Mahony was clearly upbeat during the news conference and at times left reporters laughing, as when he explained why he chose to have surgery instead of radiation treatment.
He noted that many men opt for radiation therapy instead of surgery because they don’t want to hinder their sexual performance. But as a celibate priest, Mahony said, that was not his concern. In any case, he said that often men who initially choose radiation must ultimately undergo surgery.
“I figured, ‘Why do all of that? Why not just have the prostate out?’ ” Mahony said. “Of course,” he added with a grin, “I’m not married, so I don’t have to worry about a sexual life, a spouse, Viagra, all those things.”
(Viagra is a new drug to help men overcome impotence and is in demand worldwide.)
When the laughter died down, Mahony added: “It was obvious that sexual performance was also one of the reasons a lot of men chose the radiation route over the surgery. But I was not bothered by it.”
Mayor Richard Riordan, the cardinal’s longtime friend and supporter, expressed his sympathy for Mahony and wished him a quick recovery.

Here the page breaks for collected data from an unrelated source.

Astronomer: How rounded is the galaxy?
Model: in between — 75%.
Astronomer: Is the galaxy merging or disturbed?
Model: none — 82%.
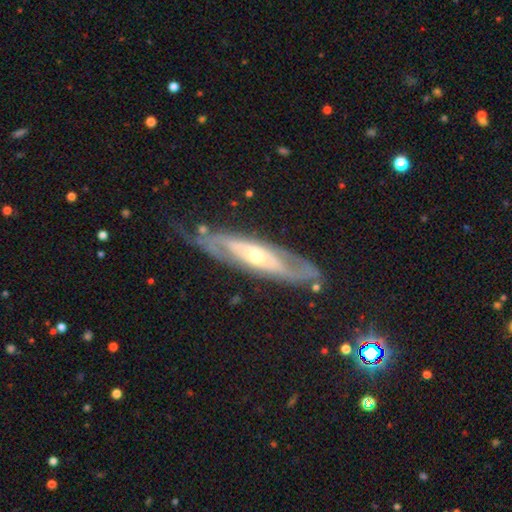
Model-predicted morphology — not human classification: Smooth or featured? featured or disk (82%)
Edge-on disk? no (75%)
Bar? no (56%)
Spiral arms? yes (84%)
Spiral winding? tight (51%)
Spiral arm count? 2 (59%)
Bulge size? moderate (49%)
Merging? none (74%)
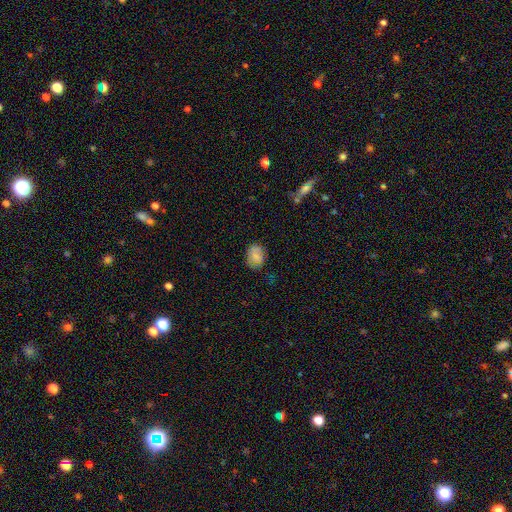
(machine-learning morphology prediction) Smooth or featured: smooth — 74% (featured or disk — 16%)
How rounded: in between — 63% (round — 35%)
Merging: none — 70% (minor disturbance — 22%)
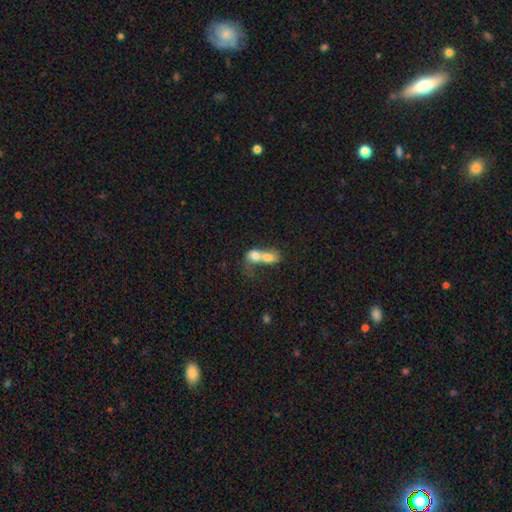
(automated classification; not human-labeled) This is likely a smooth galaxy (69%). How rounded: likely in between (61%). Merging: clearly merger (83%).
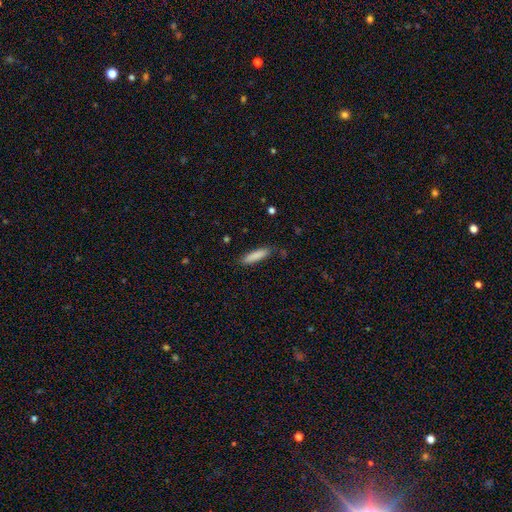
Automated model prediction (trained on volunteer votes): A smooth galaxy with no disk features (86%) that is cigar-shaped (76%).

Vote fractions:
- Smooth or featured? smooth: 86% / featured or disk: 8% / star or artifact: 7%
- How rounded? cigar-shaped: 76% / in between: 23% / round: 1%
- Merging? none: 84% / minor disturbance: 12% / major disturbance: 2% / merger: 2%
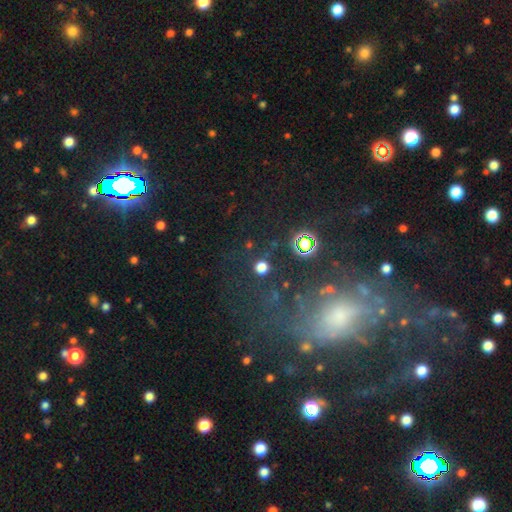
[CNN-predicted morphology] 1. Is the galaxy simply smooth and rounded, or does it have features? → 51% featured or disk, 27% star or artifact, 22% smooth.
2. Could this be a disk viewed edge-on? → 91% no, 9% yes.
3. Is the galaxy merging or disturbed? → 54% none, 23% major disturbance, 17% minor disturbance, 6% merger.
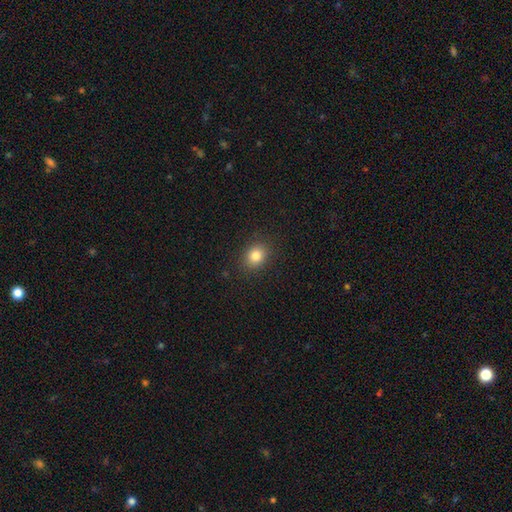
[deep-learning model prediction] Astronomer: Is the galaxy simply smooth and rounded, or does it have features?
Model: smooth — 82%.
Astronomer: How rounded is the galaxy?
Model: round — 58% (runner-up: in between, 41%).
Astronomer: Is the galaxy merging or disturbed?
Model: none — 89%.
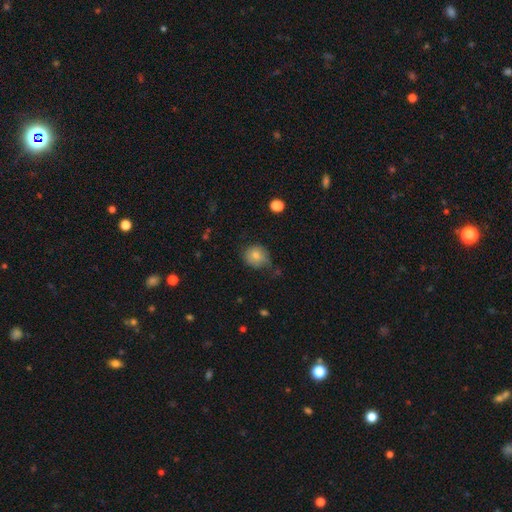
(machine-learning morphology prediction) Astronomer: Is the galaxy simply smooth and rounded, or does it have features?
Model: smooth — 79%.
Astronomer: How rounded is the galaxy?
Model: round — 81%.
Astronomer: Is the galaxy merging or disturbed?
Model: none — 61%.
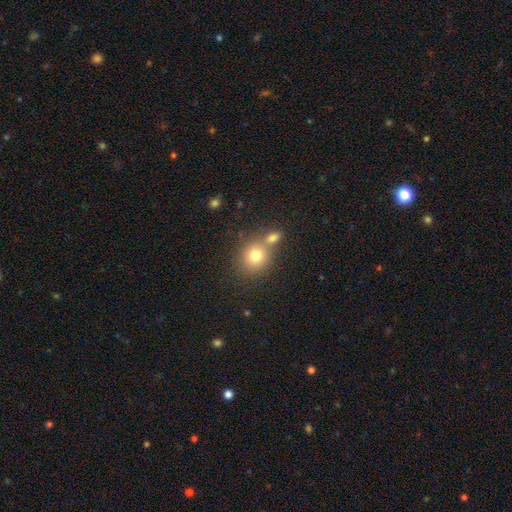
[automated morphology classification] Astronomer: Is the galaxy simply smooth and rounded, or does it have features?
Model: smooth — 77%.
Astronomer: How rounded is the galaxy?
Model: round — 79%.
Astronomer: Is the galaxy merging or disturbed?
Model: none — 51% (runner-up: merger, 35%).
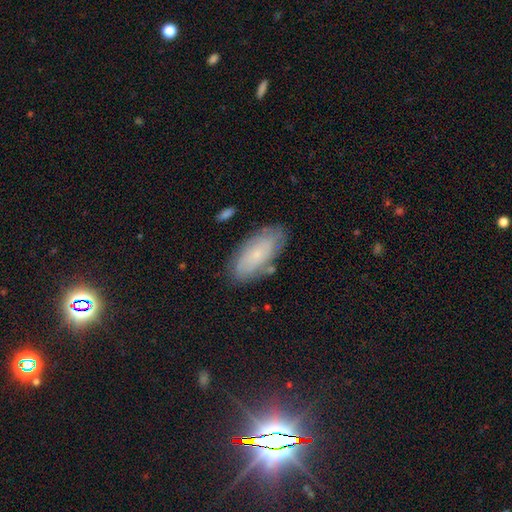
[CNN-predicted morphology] This appears to be a smooth galaxy with no disk features (53%) that is in between round and cigar-shaped (87%). Merging: none (75%).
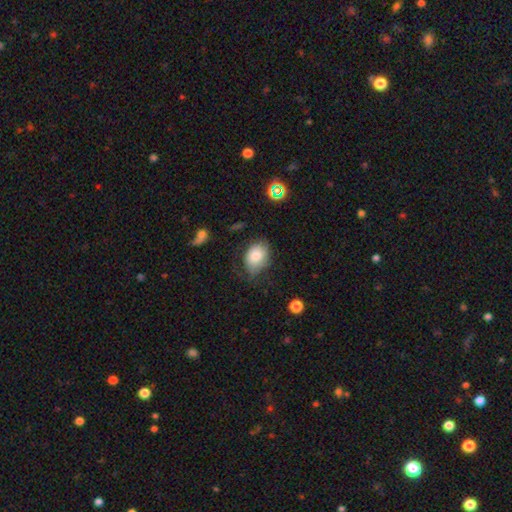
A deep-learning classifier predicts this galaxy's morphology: This appears to be a smooth galaxy with no disk features (74%) that is in between round and cigar-shaped (69%). Merging: none (52%).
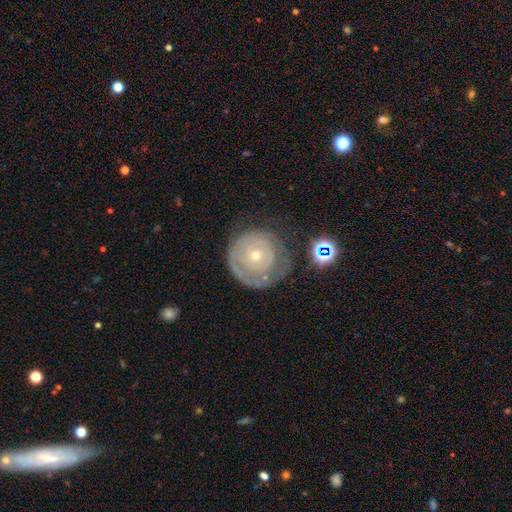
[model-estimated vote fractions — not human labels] smooth_or_featured: featured or disk (p=0.64) [alt: smooth p=0.29]
disk_edge_on: no (p=0.97) [alt: yes p=0.03]
bar: no (p=0.89) [alt: weak p=0.09]
has_spiral_arms: yes (p=0.62) [alt: no p=0.38]
bulge_size: small (p=0.73) [alt: moderate p=0.23]
merging: none (p=0.58) [alt: minor disturbance p=0.22]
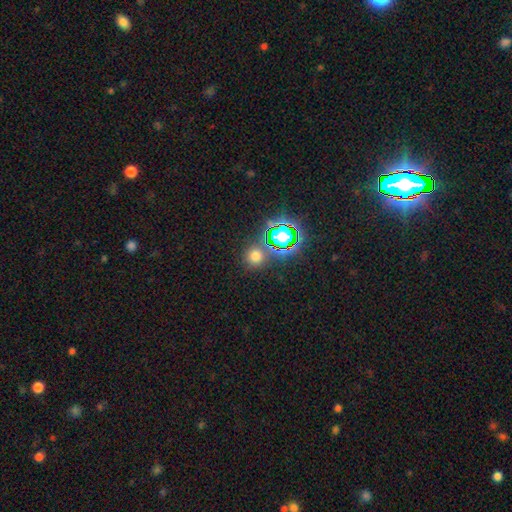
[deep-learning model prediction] The model was most divided on "smooth or featured": smooth: 61%, star or artifact: 32%, featured or disk: 7%. More confident: how rounded — round (88%); merging — none (79%).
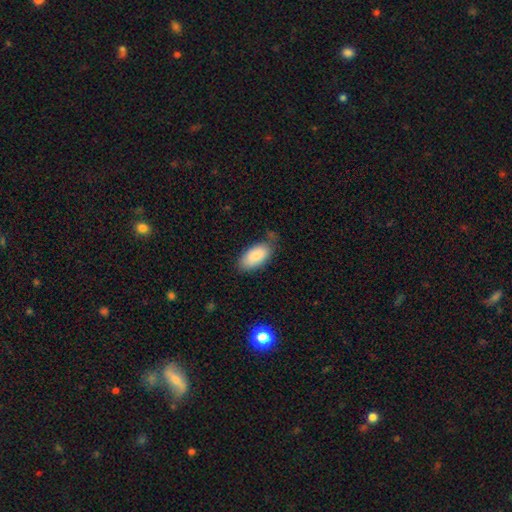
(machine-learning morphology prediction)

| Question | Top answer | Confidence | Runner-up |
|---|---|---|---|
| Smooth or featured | smooth | 85% | featured or disk (8%) |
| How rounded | in between | 94% | cigar-shaped (4%) |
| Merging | none | 67% | minor disturbance (23%) |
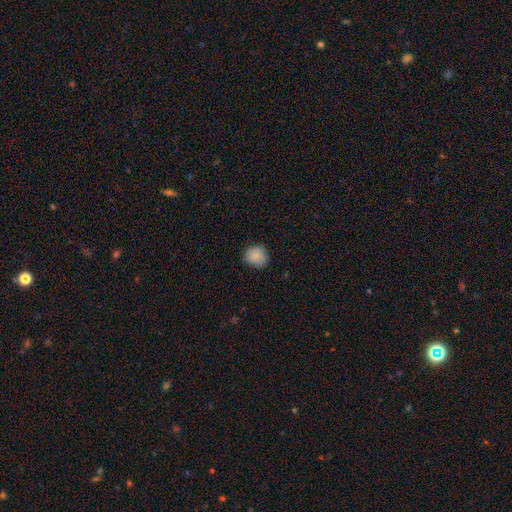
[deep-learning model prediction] smooth 84%, star or artifact 9%, featured or disk 6%. Down the decision tree: how rounded — round (80%); merging — none (77%).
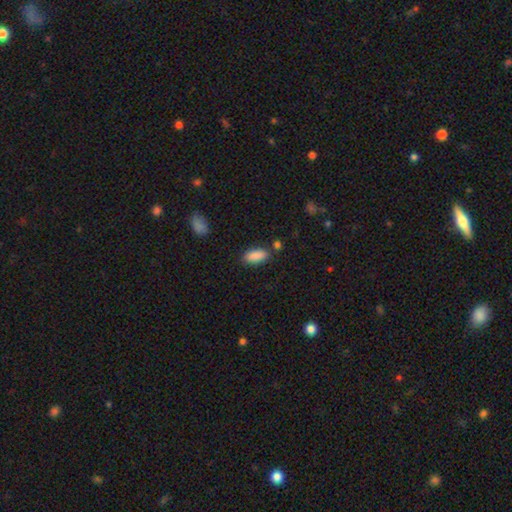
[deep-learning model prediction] The model was most divided on "merging": none: 79%, minor disturbance: 13%, merger: 5%, major disturbance: 3%. More confident: smooth or featured — smooth (88%); how rounded — in between (83%).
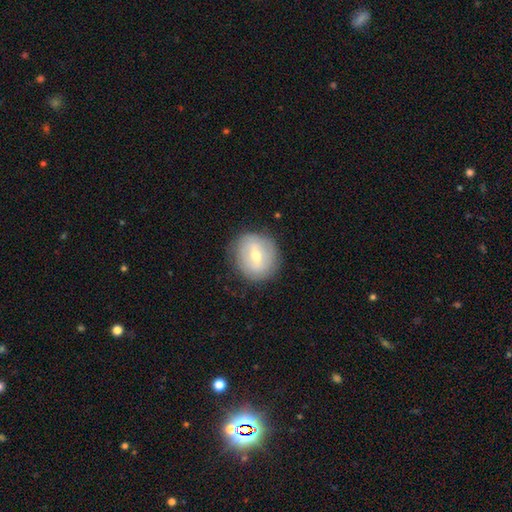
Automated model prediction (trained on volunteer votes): Smooth or featured? Predicted: smooth (p=0.47). Merging? Predicted: none (p=0.81).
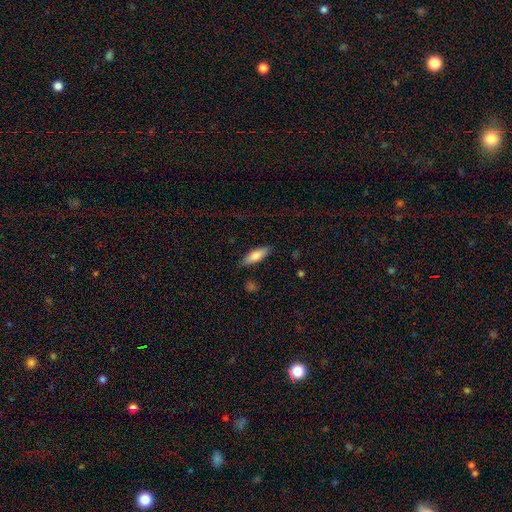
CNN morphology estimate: This is likely a smooth galaxy (79%). How rounded: possibly in between (59%). Merging: clearly none (83%).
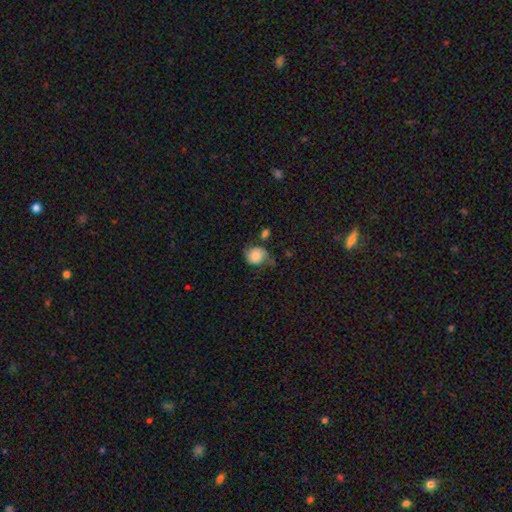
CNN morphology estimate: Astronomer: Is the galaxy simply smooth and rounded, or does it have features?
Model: smooth — 71%.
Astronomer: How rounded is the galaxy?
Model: round — 78%.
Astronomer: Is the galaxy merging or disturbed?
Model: none — 49% (runner-up: minor disturbance, 30%).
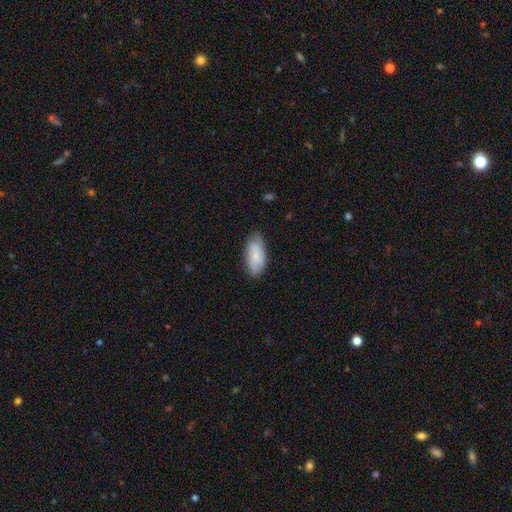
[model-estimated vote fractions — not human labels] Smooth or featured? Predicted: smooth (p=0.74). How rounded? Predicted: in between (p=0.87). Merging? Predicted: none (p=0.77).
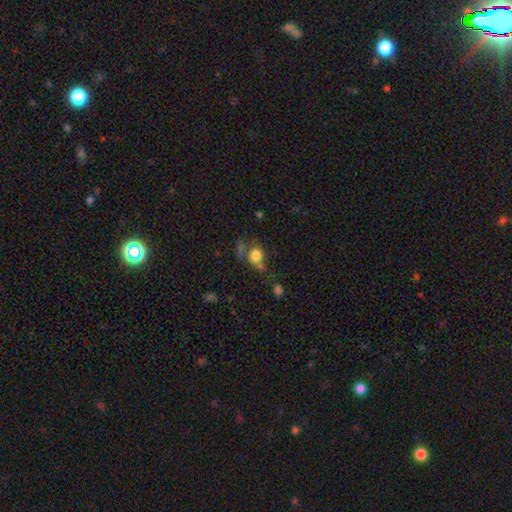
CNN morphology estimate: Smooth or featured? smooth (76%)
How rounded? round (62%)
Merging? none (41%)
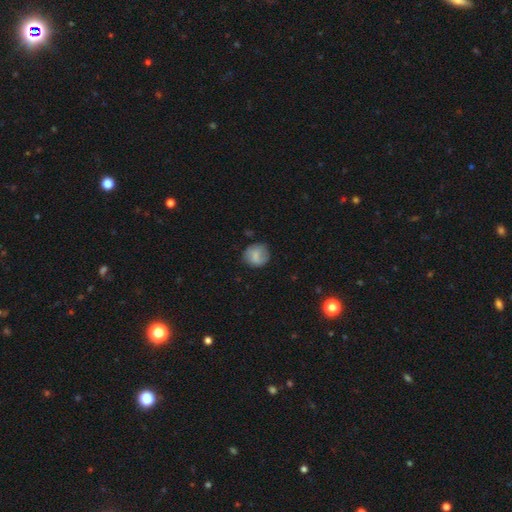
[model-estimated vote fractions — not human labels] The model was most divided on "merging": none: 74%, minor disturbance: 19%, major disturbance: 6%, merger: 2%. More confident: how rounded — round (83%); smooth or featured — smooth (76%).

“While I am sad over the news that Cardinal Mahony has been diagnosed with prostate cancer, I am thankful that his condition was detected early enough for treatment,” Riordan said in a statement. “I admire his courage in fighting his cancer and in encouraging all men to undergo a physical examination in order to safeguard their health.”
An estimated 184,500 men will be diagnosed with prostate cancer this year in the United States, and about 39,200 will die from the disease, according to the American Cancer Society. The five-year survival rate is 100% when the cancer is confined to the prostate gland at the time of diagnosis and 94.1% when it has spread to nearby lymph glands.
Times staff writers Thomas Maugh, Jim Newton and Larry Gordon contributed to this story.